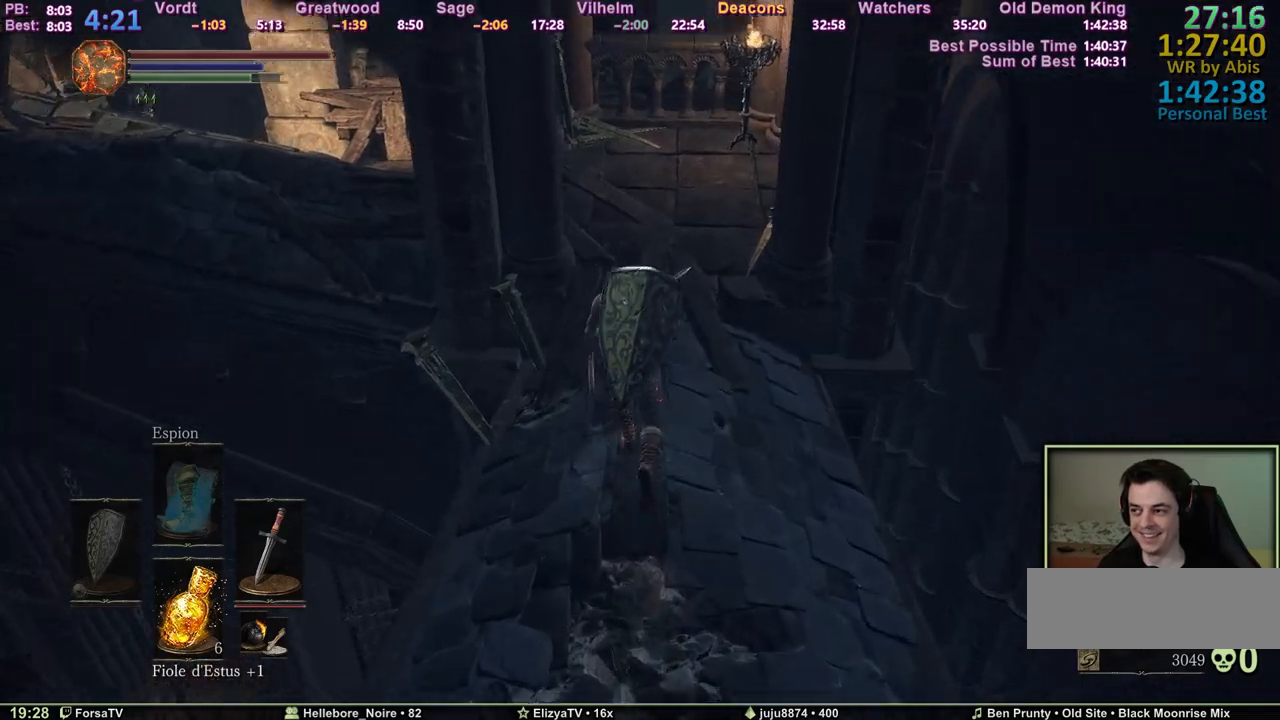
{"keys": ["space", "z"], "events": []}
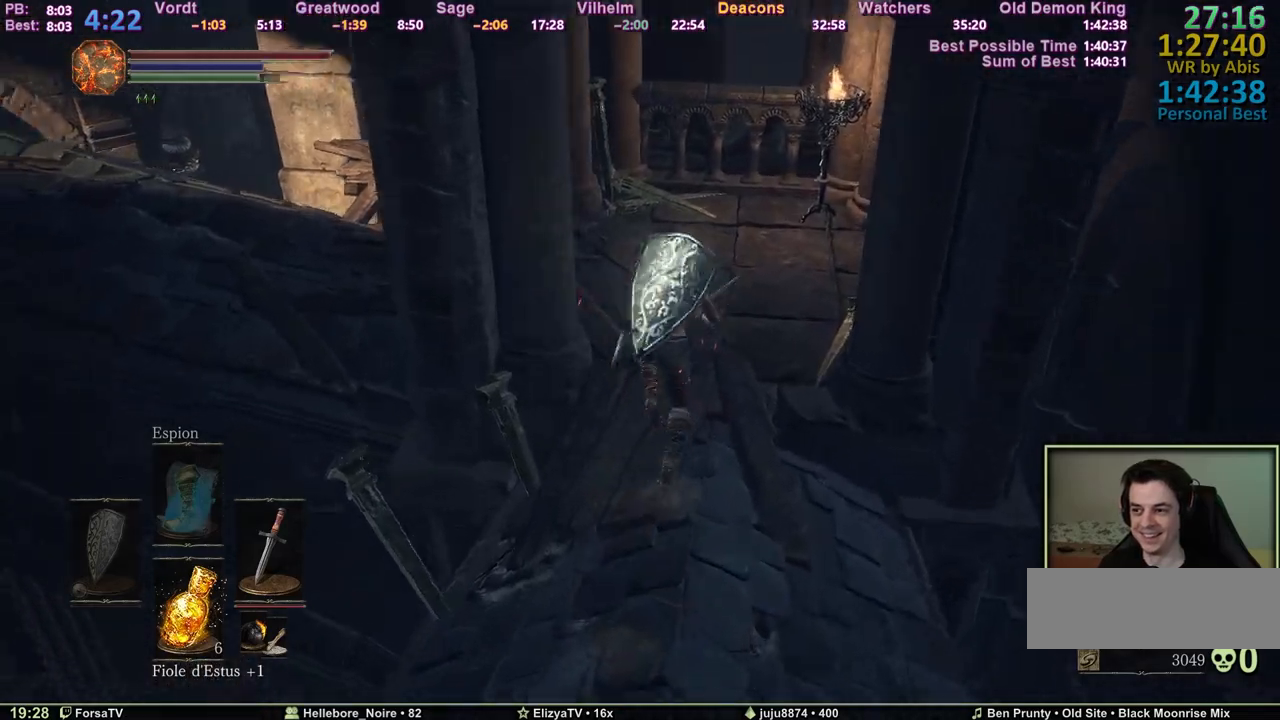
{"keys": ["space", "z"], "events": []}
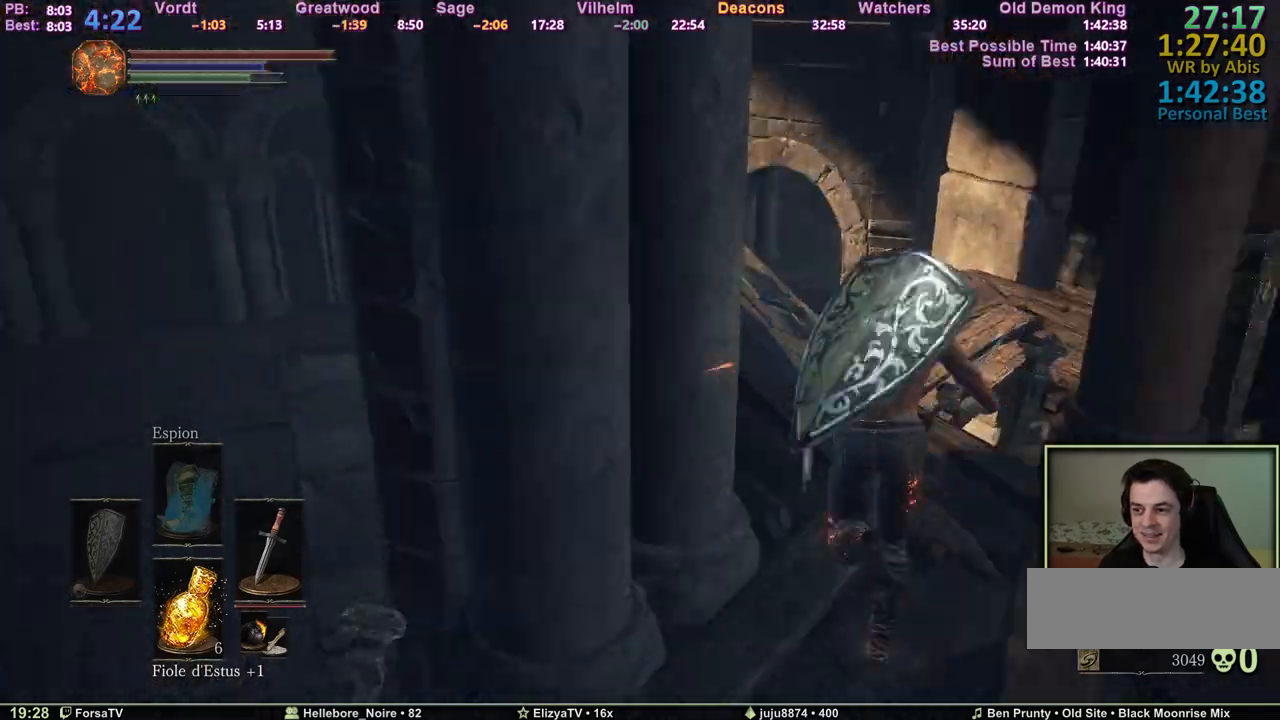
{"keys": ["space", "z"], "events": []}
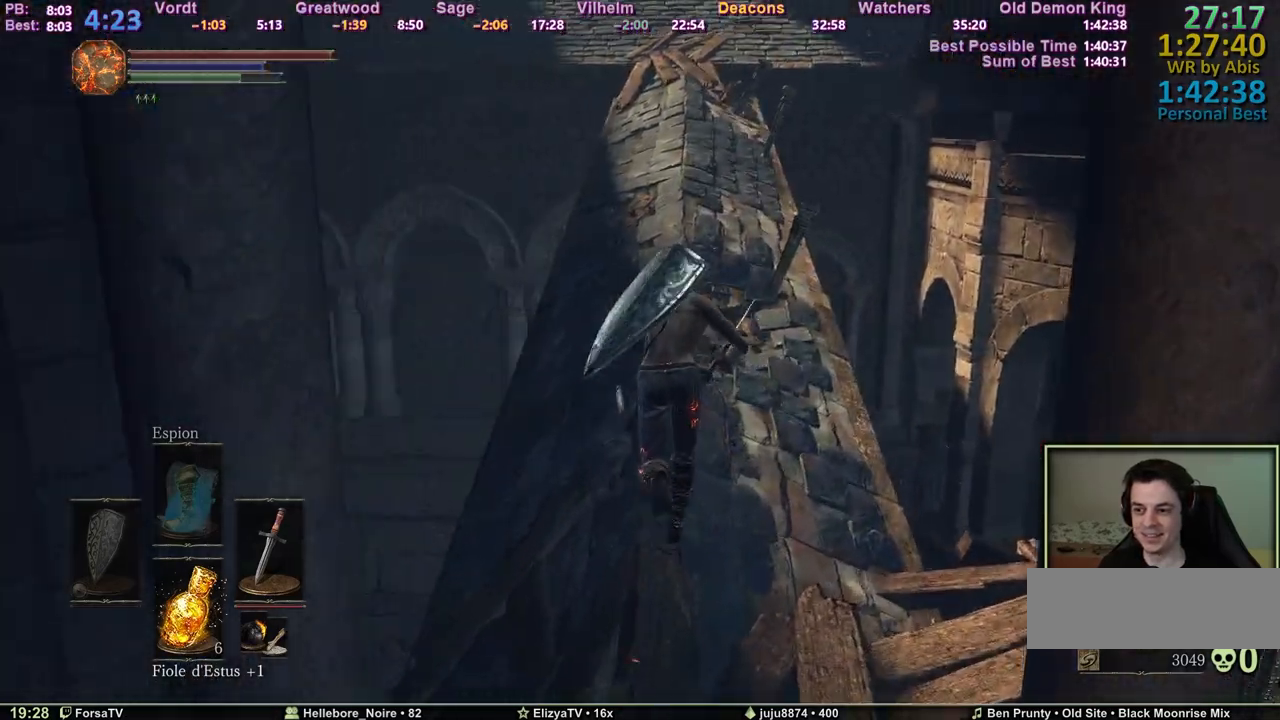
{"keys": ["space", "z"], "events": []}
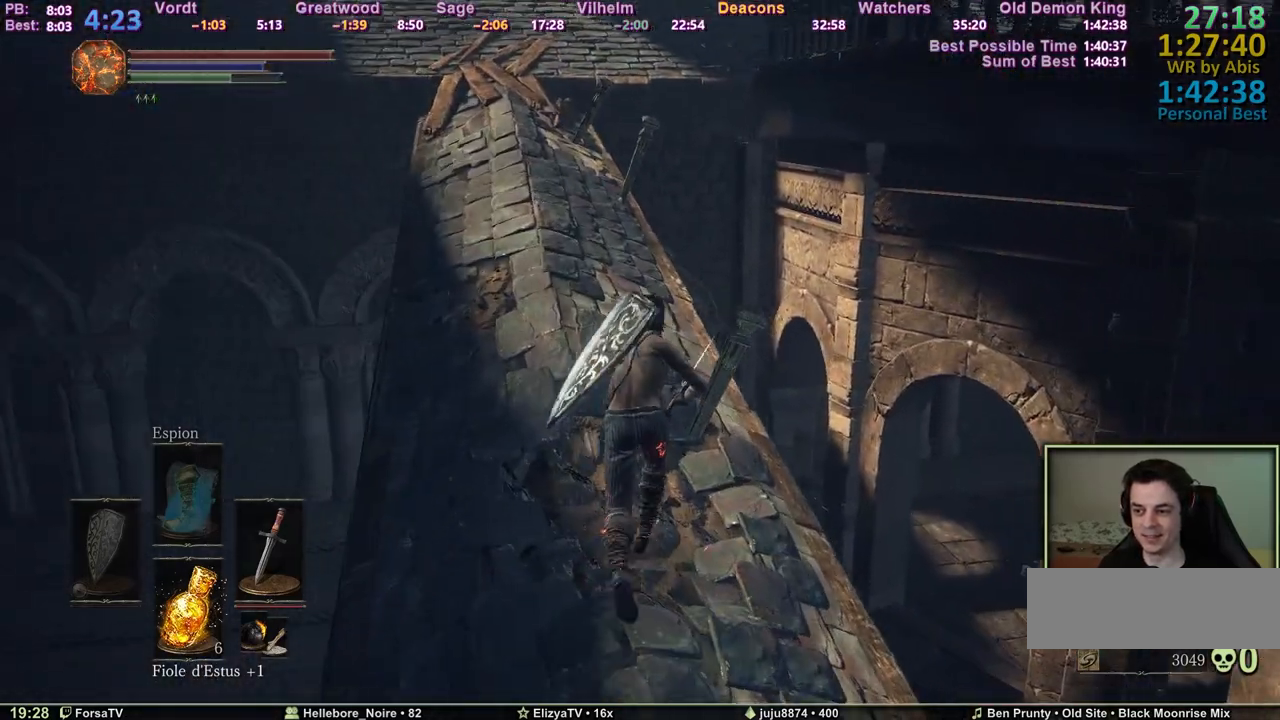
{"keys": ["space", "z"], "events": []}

### WHAT NEEDS TO BE DONE
Write out the whole listing exactly as it appears, and omit the pictures.

### EXERCISE RESPONSE
{"keys": ["space", "z"], "events": []}
{"keys": ["space", "z"], "events": []}
{"keys": ["space", "z"], "events": []}
{"keys": ["space", "z"], "events": []}
{"keys": ["space", "z"], "events": []}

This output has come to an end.